Exercise material:
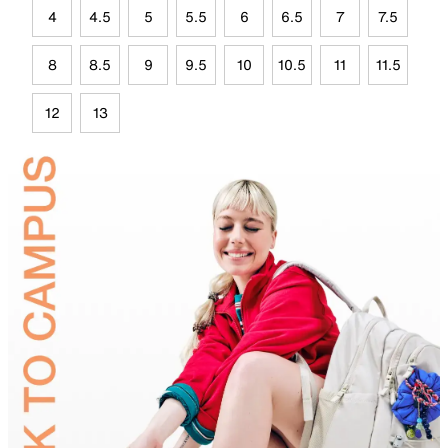
4
4.5
5
5.5
6
6.5
7
7.5
8
8.5
9
9.5
10
10.5
11
11.5
12
13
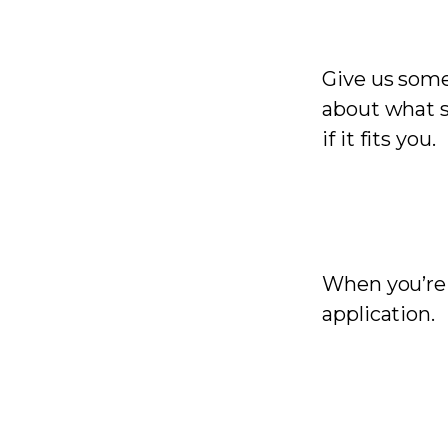
Give us some 
about what s
if it fits you.
When you’re r
application.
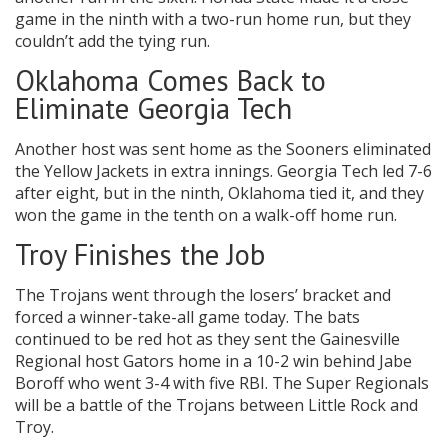
game in the ninth with a two-run home run, but they
couldn’t add the tying run.
Oklahoma Comes Back to
Eliminate Georgia Tech
Another host was sent home as the Sooners eliminated
the Yellow Jackets in extra innings. Georgia Tech led 7-6
after eight, but in the ninth, Oklahoma tied it, and they
won the game in the tenth on a walk-off home run.
Troy Finishes the Job
The Trojans went through the losers’ bracket and
forced a winner-take-all game today. The bats
continued to be red hot as they sent the Gainesville
Regional host Gators home in a 10-2 win behind Jabe
Boroff who went 3-4 with five RBI. The Super Regionals
will be a battle of the Trojans between Little Rock and
Troy.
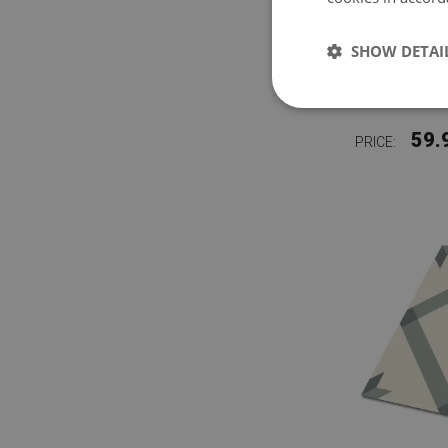
SHOW DETAI
VINYL F
59.
PRICE:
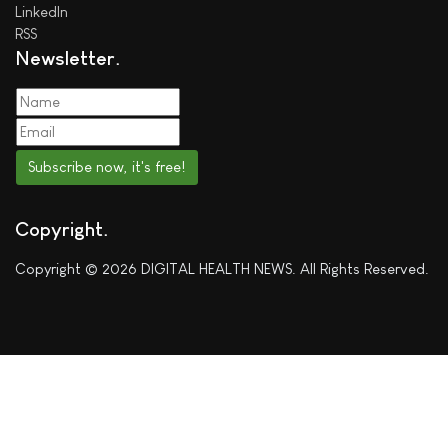
LinkedIn
RSS
Newsletter
Subscribe now, it's free!
Copyright
Copyright © 2026 DIGITAL HEALTH NEWS. All Rights Reserved.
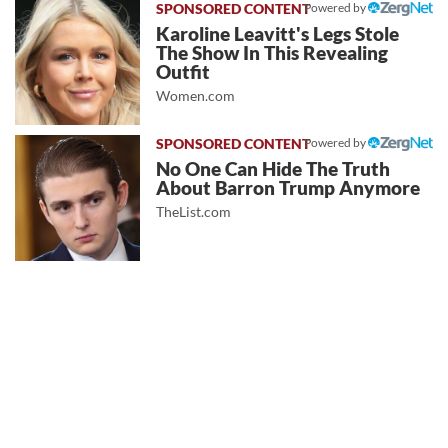
Powered by
Karoline Leavitt's Legs Stole
The Show In This Revealing
Outfit
Women.com
Powered by
No One Can Hide The Truth
About Barron Trump Anymore
TheList.com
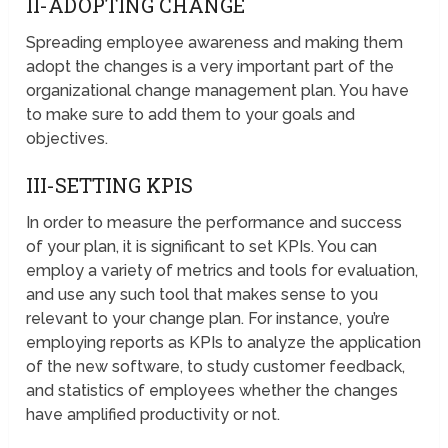
II-ADOPTING CHANGE
Spreading employee awareness and making them
adopt the changes is a very important part of the
organizational change management plan. You have
to make sure to add them to your goals and
objectives.
III-SETTING KPIS
In order to measure the performance and success
of your plan, it is significant to set KPIs. You can
employ a variety of metrics and tools for evaluation,
and use any such tool that makes sense to you
relevant to your change plan. For instance, you’re
employing reports as KPIs to analyze the application
of the new software, to study customer feedback,
and statistics of employees whether the changes
have amplified productivity or not.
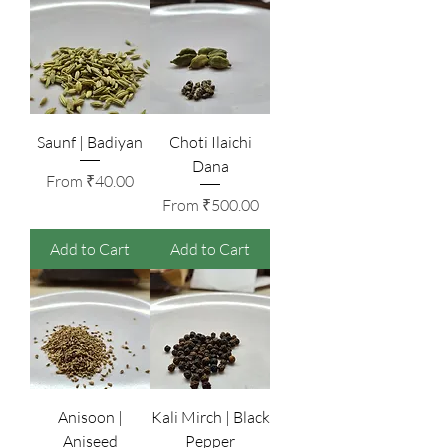
Saunf | Badiyan
Choti Ilaichi
Dana
Sale Price
From
₹40.00
Sale Price
From
₹500.00
Add to Cart
Add to Cart
Anisoon |
Kali Mirch | Black
Aniseed
Pepper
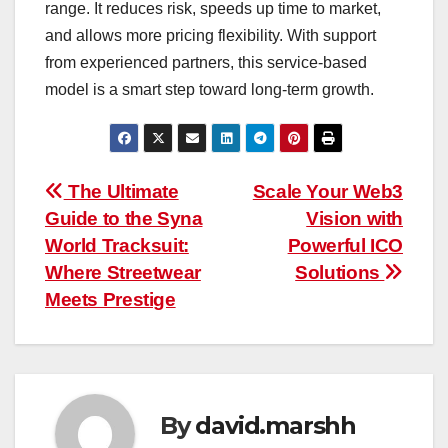
range. It reduces risk, speeds up time to market,
and allows more pricing flexibility. With support
from experienced partners, this service-based
model is a smart step toward long-term growth.
Post
The Ultimate
Scale Your Web3
Guide to the Syna
Vision with
navigation
World Tracksuit:
Powerful ICO
Where Streetwear
Solutions
Meets Prestige
By
david.marshh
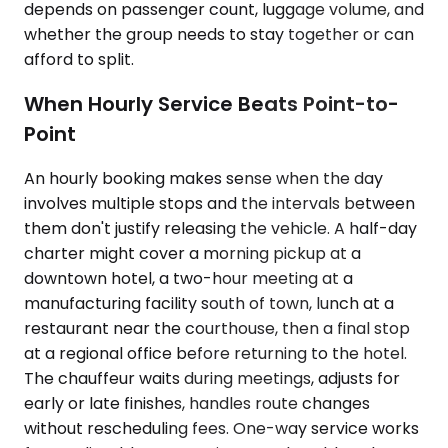
depends on passenger count, luggage volume, and
whether the group needs to stay together or can
afford to split.
When Hourly Service Beats Point-to-
Point
An hourly booking makes sense when the day
involves multiple stops and the intervals between
them don't justify releasing the vehicle. A half-day
charter might cover a morning pickup at a
downtown hotel, a two-hour meeting at a
manufacturing facility south of town, lunch at a
restaurant near the courthouse, then a final stop
at a regional office before returning to the hotel.
The chauffeur waits during meetings, adjusts for
early or late finishes, handles route changes
without rescheduling fees. One-way service works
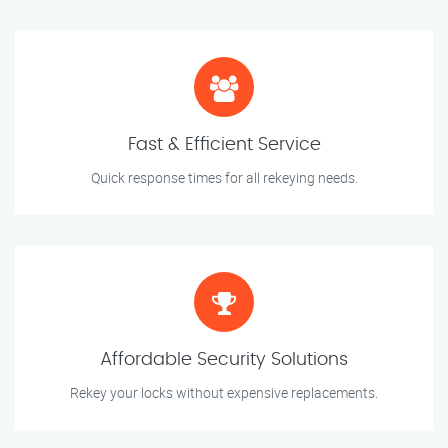
Fast & Efficient Service
Quick response times for all rekeying needs.
Affordable Security Solutions
Rekey your locks without expensive replacements.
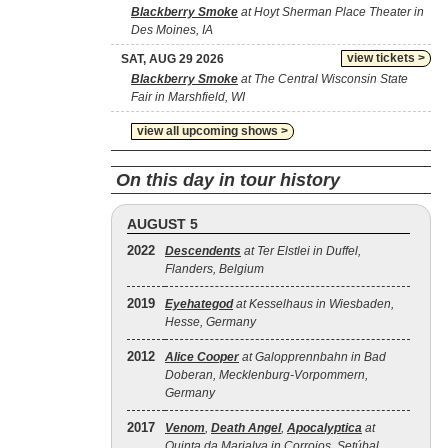
Blackberry Smoke
at Hoyt Sherman Place Theater in
Des Moines, IA
view tickets >
SAT, AUG 29 2026
Blackberry Smoke
at The Central Wisconsin State
Fair in Marshfield, WI
view all upcoming shows >
On this day in tour history
AUGUST 5
2022
Descendents
at Ter Elstlei in Duffel,
Flanders, Belgium
2019
Eyehategod
at Kesselhaus in Wiesbaden,
Hesse, Germany
2012
Alice Cooper
at Galopprennbahn in Bad
Doberan, Mecklenburg-Vorpommern,
Germany
2017
Venom
,
Death Angel
,
Apocalyptica
at
Quinta da Marialva in Corroios, Setúbal,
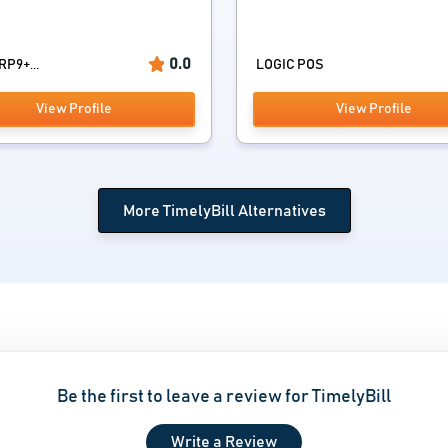
0.0
RP9+...
LOGIC POS
View Profile
View Profile
More TimelyBill Alternatives
Be the first to leave a review for TimelyBill
Write a Review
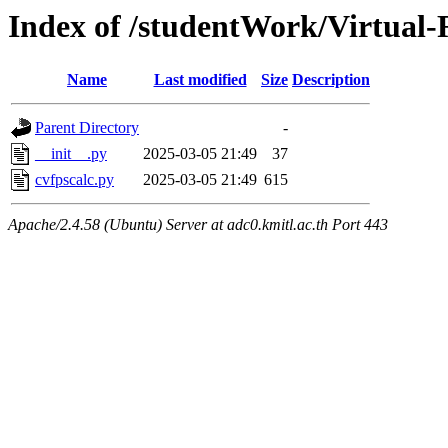
Index of /studentWork/Virtual-
Name
Last modified
Size
Description
Parent Directory
-
__init__.py
2025-03-05 21:49
37
cvfpscalc.py
2025-03-05 21:49
615
Apache/2.4.58 (Ubuntu) Server at adc0.kmitl.ac.th Port 443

Task details: Please print all the lines above exactly as given and leave out every picture.

Task solution:
4
4.5
5
5.5
6
6.5
7
7.5
8
8.5
9
9.5
10
10.5
11
11.5
12
13
Give us some 
about what s
if it fits you.
When you’re r
application.
game in the ninth with a two-run home run, but they
couldn’t add the tying run.
Oklahoma Comes Back to
Eliminate Georgia Tech
Another host was sent home as the Sooners eliminated
the Yellow Jackets in extra innings. Georgia Tech led 7-6
after eight, but in the ninth, Oklahoma tied it, and they
won the game in the tenth on a walk-off home run.
Troy Finishes the Job
The Trojans went through the losers’ bracket and
forced a winner-take-all game today. The bats
continued to be red hot as they sent the Gainesville
Regional host Gators home in a 10-2 win behind Jabe
Boroff who went 3-4 with five RBI. The Super Regionals
will be a battle of the Trojans between Little Rock and
Troy.
SHOW DETAI
VINYL F
59.
PRICE:
LinkedIn
RSS
Newsletter
Subscribe now, it's free!
Copyright
Copyright © 2026 DIGITAL HEALTH NEWS. All Rights Reserved.
Powered by
Karoline Leavitt's Legs Stole
The Show In This Revealing
Outfit
Women.com
Powered by
No One Can Hide The Truth
About Barron Trump Anymore
TheList.com
II-ADOPTING CHANGE
Spreading employee awareness and making them
adopt the changes is a very important part of the
organizational change management plan. You have
to make sure to add them to your goals and
objectives.
III-SETTING KPIS
In order to measure the performance and success
of your plan, it is significant to set KPIs. You can
employ a variety of metrics and tools for evaluation,
and use any such tool that makes sense to you
relevant to your change plan. For instance, you’re
employing reports as KPIs to analyze the application
of the new software, to study customer feedback,
and statistics of employees whether the changes
have amplified productivity or not.
Saunf | Badiyan
Choti Ilaichi
Dana
Sale Price
From
₹40.00
Sale Price
From
₹500.00
Add to Cart
Add to Cart
Anisoon |
Kali Mirch | Black
Aniseed
Pepper
range. It reduces risk, speeds up time to market,
and allows more pricing flexibility. With support
from experienced partners, this service-based
model is a smart step toward long-term growth.
Post
The Ultimate
Scale Your Web3
Guide to the Syna
Vision with
navigation
World Tracksuit:
Powerful ICO
Where Streetwear
Solutions
Meets Prestige
By
david.marshh
depends on passenger count, luggage volume, and
whether the group needs to stay together or can
afford to split.
When Hourly Service Beats Point-to-
Point
An hourly booking makes sense when the day
involves multiple stops and the intervals between
them don't justify releasing the vehicle. A half-day
charter might cover a morning pickup at a
downtown hotel, a two-hour meeting at a
manufacturing facility south of town, lunch at a
restaurant near the courthouse, then a final stop
at a regional office before returning to the hotel.
The chauffeur waits during meetings, adjusts for
early or late finishes, handles route changes
without rescheduling fees. One-way service works
Fast & Efficient Service
Quick response times for all rekeying needs.
Affordable Security Solutions
Rekey your locks without expensive replacements.
Blackberry Smoke
at Hoyt Sherman Place Theater in
Des Moines, IA
view tickets >
SAT, AUG 29 2026
Blackberry Smoke
at The Central Wisconsin State
Fair in Marshfield, WI
view all upcoming shows >
On this day in tour history
AUGUST 5
2022
Descendents
at Ter Elstlei in Duffel,
Flanders, Belgium
2019
Eyehategod
at Kesselhaus in Wiesbaden,
Hesse, Germany
2012
Alice Cooper
at Galopprennbahn in Bad
Doberan, Mecklenburg-Vorpommern,
Germany
2017
Venom
,
Death Angel
,
Apocalyptica
at
Quinta da Marialva in Corroios, Setúbal,
0.0
RP9+...
LOGIC POS
View Profile
View Profile
More TimelyBill Alternatives
Be the first to leave a review for TimelyBill
Write a Review
Index of /studentWork/Virtual-
Name
Last modified
Size
Description
Parent Directory
-
__init__.py
2025-03-05 21:49
37
cvfpscalc.py
2025-03-05 21:49
615
Apache/2.4.58 (Ubuntu) Server at adc0.kmitl.ac.th Port 443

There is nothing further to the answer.